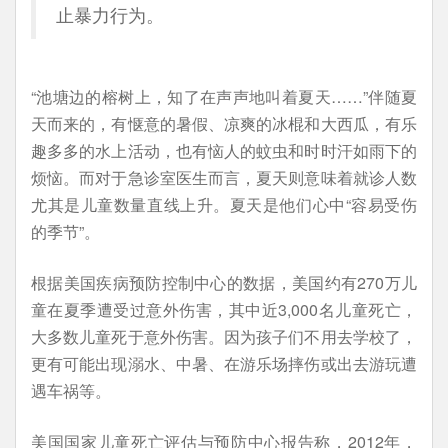
止暴力行为。
“池塘边的榕树上，知了在声声地叫着夏天……”伴随夏
天而来的，有惬意的暑假、凉爽的冰棍和大西瓜，有乐
趣多多的水上活动，也有恼人的蚊虫和时时汗如雨下的
烦恼。而对于急诊室医生而言，夏天则意味着就诊人数
尤其是儿童数量直线上升。夏天是他们心中“容易受伤
的季节”。
根据美国疾病预防控制中心的数据，美国约有270万儿
童在夏季遭受过意外伤害，其中近3,000名儿童死亡，
大多数儿童死于意外伤害。因为孩子们不用去学校了，
更有可能出现溺水、中暑、在游乐场摔伤或出去游玩遭
遇车祸等。
美国国家儿童死亡评估与预防中心报告称，2012年，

[Problem]: Rewrite the lines, replacing every instance of "意外伤害" with "事故伤害" and keeping all other text the same. Omit the pictures from your answer.

[Solution for this task]:
止暴力行为。
“池塘边的榕树上，知了在声声地叫着夏天……”伴随夏
天而来的，有惬意的暑假、凉爽的冰棍和大西瓜，有乐
趣多多的水上活动，也有恼人的蚊虫和时时汗如雨下的
烦恼。而对于急诊室医生而言，夏天则意味着就诊人数
尤其是儿童数量直线上升。夏天是他们心中“容易受伤
的季节”。
根据美国疾病预防控制中心的数据，美国约有270万儿
童在夏季遭受过事故伤害，其中近3,000名儿童死亡，
大多数儿童死于事故伤害。因为孩子们不用去学校了，
更有可能出现溺水、中暑、在游乐场摔伤或出去游玩遭
遇车祸等。
美国国家儿童死亡评估与预防中心报告称，2012年，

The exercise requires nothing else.